Breaking up used to be so much simpler.
While the heartbreak never changes, the fallout of a nasty separation didn’t used to be so toxic. When relationships fell apart, it was entirely possible to move on without frequent reminders of what you once had.
Those days are loooooooooooong gone.
With the relatively recent rise of social media as a primary form of communication, the private has become public. Breakups are now events witnessed by everyone in your news feed, and any semblance of a dignified separation can be shattered by a single insensitive comment on Instagram.
So how can you move on without embarrassing yourself or your ex on the internet? How do you navigate the waters of breakup etiquette in this new digital landscape?
It’s tempting to spill your guts on social media after you’ve been dumped. Usually, that takes the form of an indirect, passive-aggressive message about loss, love, and life. But don’t think vagueness is fooling anyone. All your friends know who those Taylor Swift lyrics are referring to.
It will make you look desperate and pathetic if you publicize you broken heart all over the internet. Solution? Buy a journal and write in it every time you’re tempted to go public with those feelings.
Journal therapy can decrease anxiety, depression, and grief, so it can likely help you mend. Schedule a daily time to write down your thoughts, or keep a notebook around you when you’re tempted to write a melodramatic novel on Facebook.
Don’t delete your photos.
If you’ve spent enough time with someone, you likely have proof of your relationship all over Facebook. You may be tempted to remove all that evidence — especially if you’re angry about being dumped.
Don’t do that.
At some point, when you feel less bitter, you may want to look at those photos and even remember them fondly. No one stays a jilted lover forever, and you may be grateful for your past relationships when you see where they’ve led you.
Plus, deleting photos shows you’re not prepared to handle the breakup in a mature way.

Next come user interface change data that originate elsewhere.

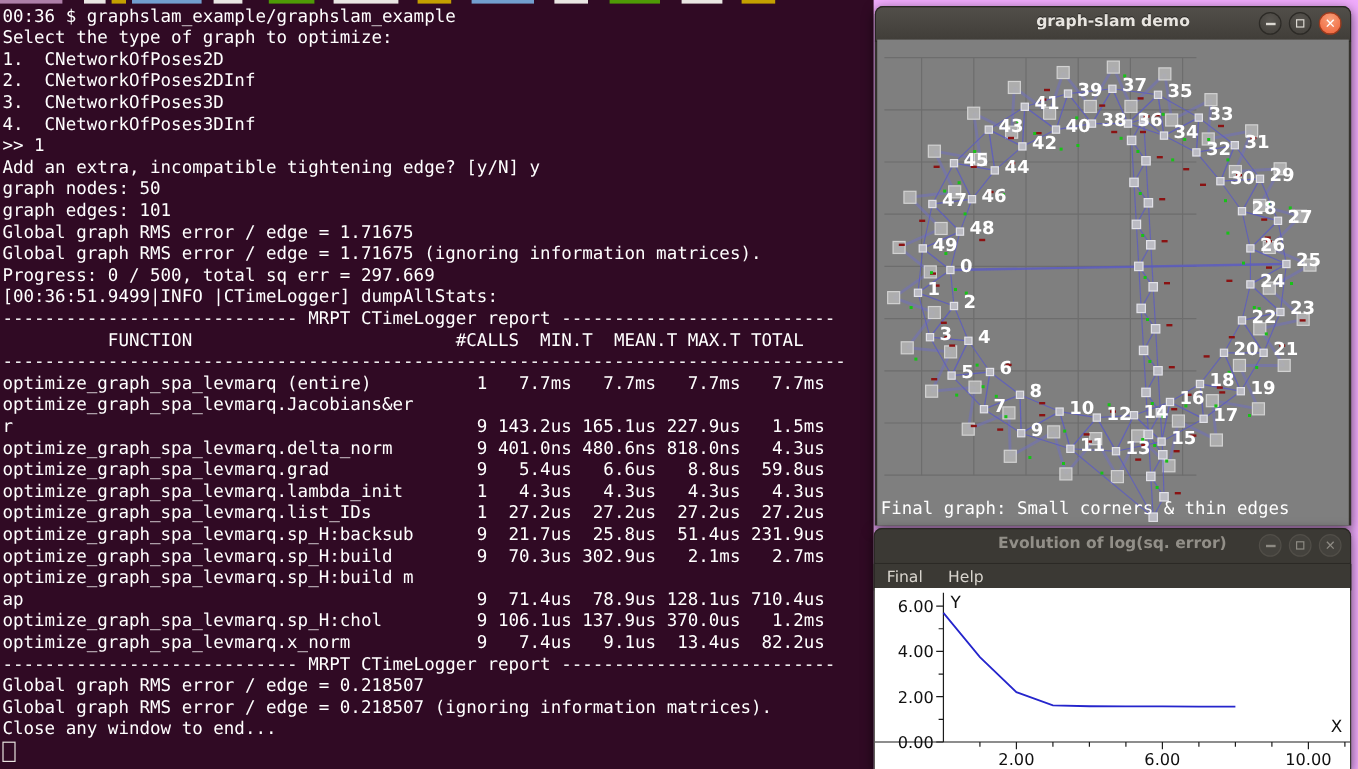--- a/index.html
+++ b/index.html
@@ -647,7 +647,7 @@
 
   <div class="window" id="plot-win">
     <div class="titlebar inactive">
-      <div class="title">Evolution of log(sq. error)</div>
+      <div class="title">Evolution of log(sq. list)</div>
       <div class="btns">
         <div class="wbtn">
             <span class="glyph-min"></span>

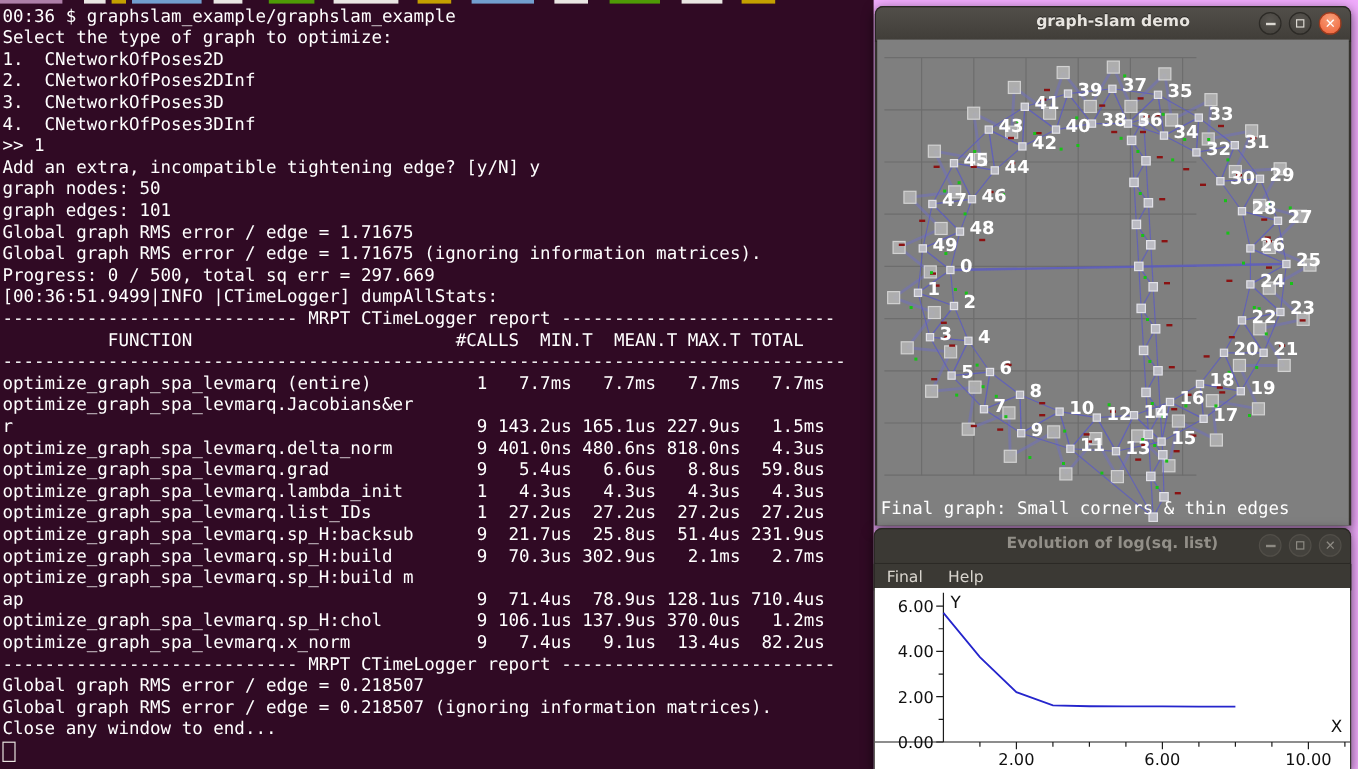--- a/index.html
+++ b/index.html
@@ -662,7 +662,7 @@
     </div>
     <div id="menubar">
       <span class="menu-item">Final</span>
-      <span class="menu-item">Help</span>
+      <span class="menu-item">Close</span>
     </div>
     <div id="plot-area">
       <svg id="plot-svg" width="396" height="151" viewBox="0 0 396 151">

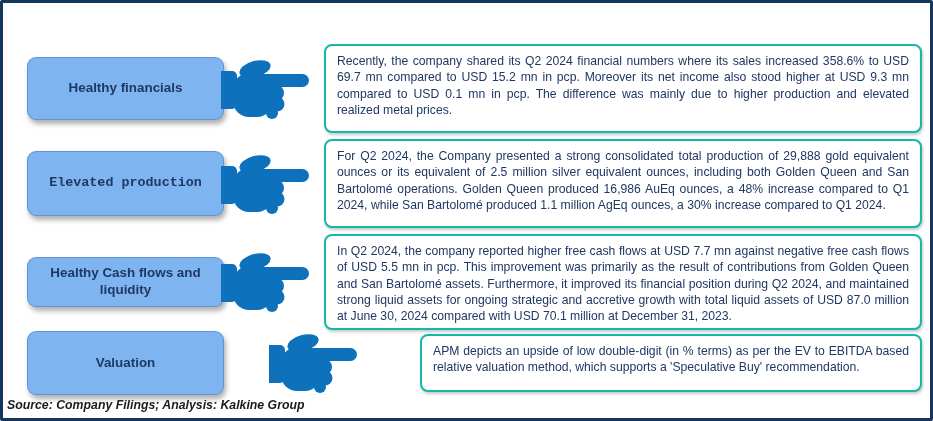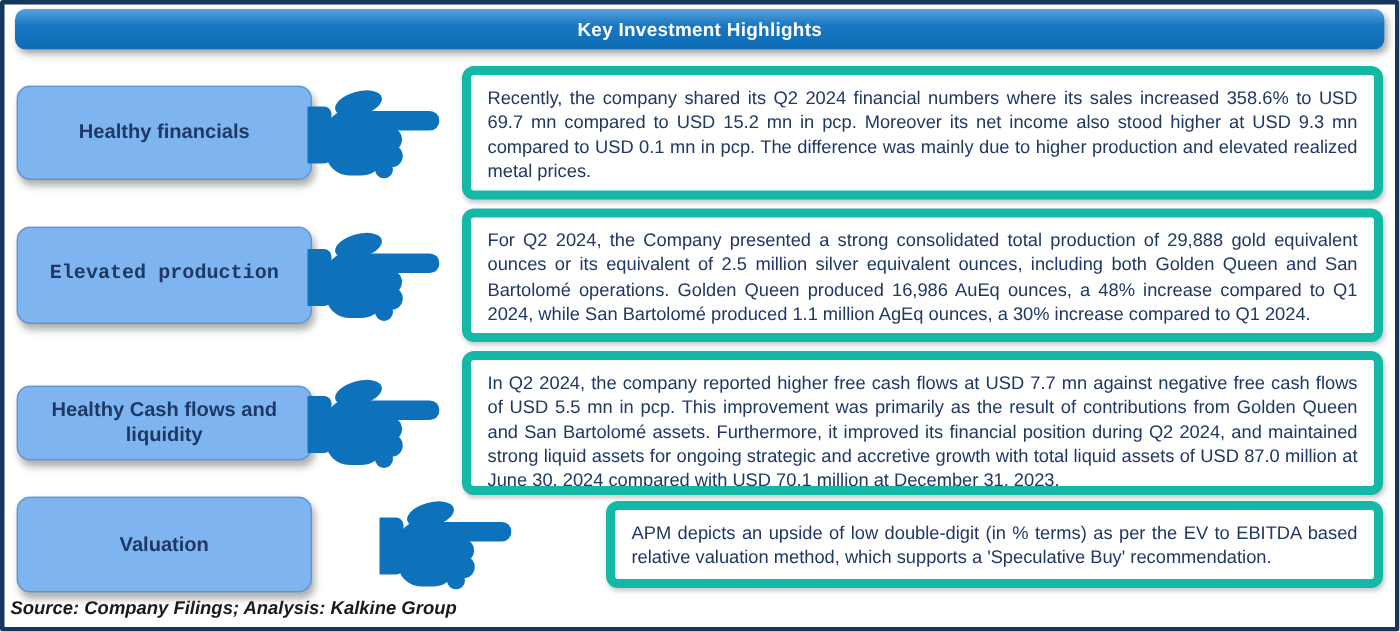--- a/index.html
+++ b/index.html
@@ -101,9 +101,6 @@
 
 <div class="frame">
 
-  <div class="header-bar">
-    <span>Key Investment Highlights</span>
-  </div>
 
   <div class="row row-1">
     <div class="label-box">

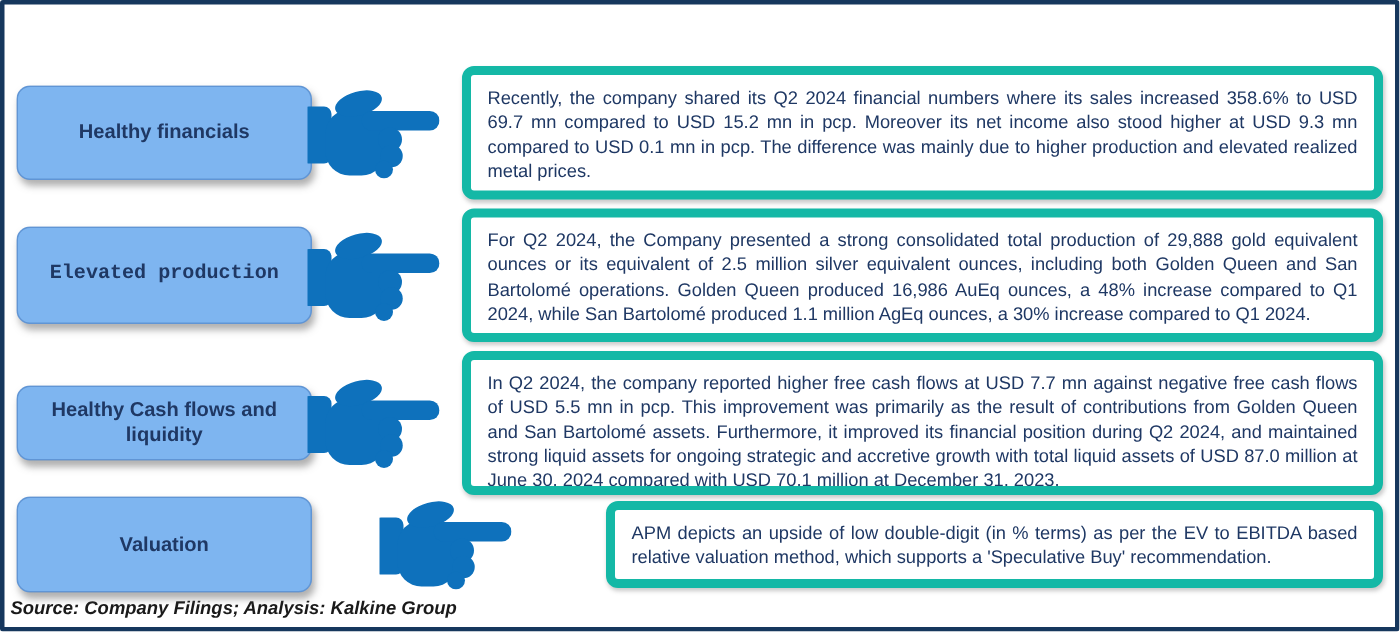--- a/index.html
+++ b/index.html
@@ -75,7 +75,7 @@
     align-self: stretch;
     margin: 0 8px 0 15px;
     background: #ffffff;
-    border: 6px solid #14b8a6;
+    border: 2px solid #14b8a6;
     border-radius: 8px;
     box-shadow: 1px 2px 3px rgba(120,120,120,0.4);
     padding: 7px 11px;

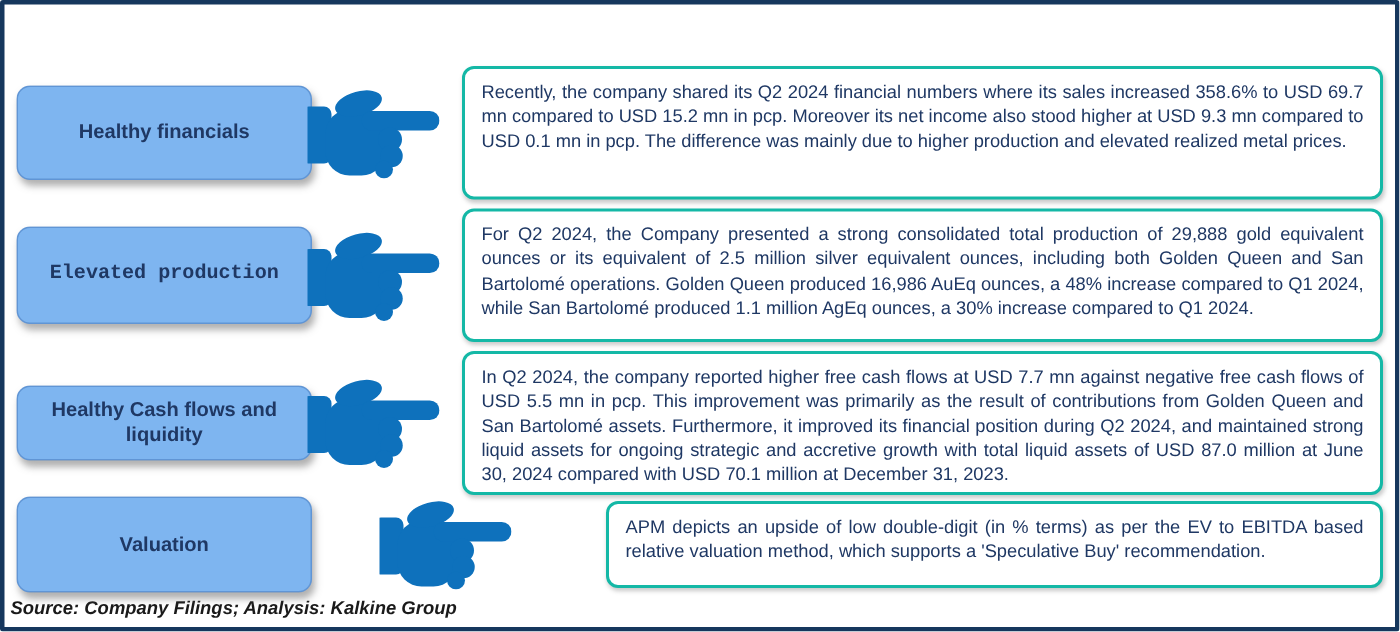--- a/index.html
+++ b/index.html
@@ -41,7 +41,7 @@
   .label-box {
     flex: none;
     width: 197px;
-    margin-left: 8px;
+    margin-left: 24px;
     display: flex; align-items: center; justify-content: center;
     text-align: center;
     background: #7EB5F0;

If you’ve tagged other people besides your ex in the photos, they may be bummed to find out their memories are gone too.
Abstain from social media altogether.
Spending time on social media is not the answer any time you’re feeling emotional. Studies indicate that social media use can cause people to crave attention and seek it in unhealthy ways.
Try detaching from your phone and temporarily deleting your social apps. Seeing happy couples on Instagram might fuel jealousy. Finding out your ex has already moved on through Facebook is even worse.
You don’t have to give up your phone. You can use apps like Duolingo to brush up on your Spanish or Headspace to practice meditating. New habits will help you move on, and focusing on personal improvement can help you come out the other side a better person.
If you’re having trouble staying away, use extensions such as StayFocusd or Simple Blocker to limit how much time you can spend on social media. Other apps like BreakFree Cell Phone Addiction will send an alert when you’ve been on your phone too long.
Ignore your ex.
Everyone loves to Facebook and Instagram stalk, and there’s no better subject than a recent ex. When you start stalking, it can be impossible to stop. If your ex is active on social, you’ll likely find photos of them having fun, enjoying their new single status or, even worse, dating someone else.
I used to spend hours looking up ex-boyfriends on social after getting dumped. Trust me: I wish I could take back that time. I would have found out when they’d moved on anyway, and I could have been doing something healthy or productive instead.
Looking up your ex on social is an exercise in masochism. It won’t help you move on.Looking up your ex on social is an exercise in masochism. It won't help you move on.Click To Tweet
Delete personal comments off your page.
Everyone has a nosy aunt who loves to comment on any and every event in their life. It may not even occur to her that when she posts, “Sorry to hear you and Adam broke up!” everyone — including Adam — can see it.
If you see comments like that, delete them and message that individual privately. They may not realize what they’re doing and assume it’s like sending you a personal email. Be polite, but firmly explain why it’s not appropriate to make those statements on a public forum.
We’re all trying to navigate the new media landscape the best we can, but it can be hard for some people to discern what’s appropriate and what’s not. Setting clear boundaries for what you allow for discussion publicly makes it easier for everyone involved.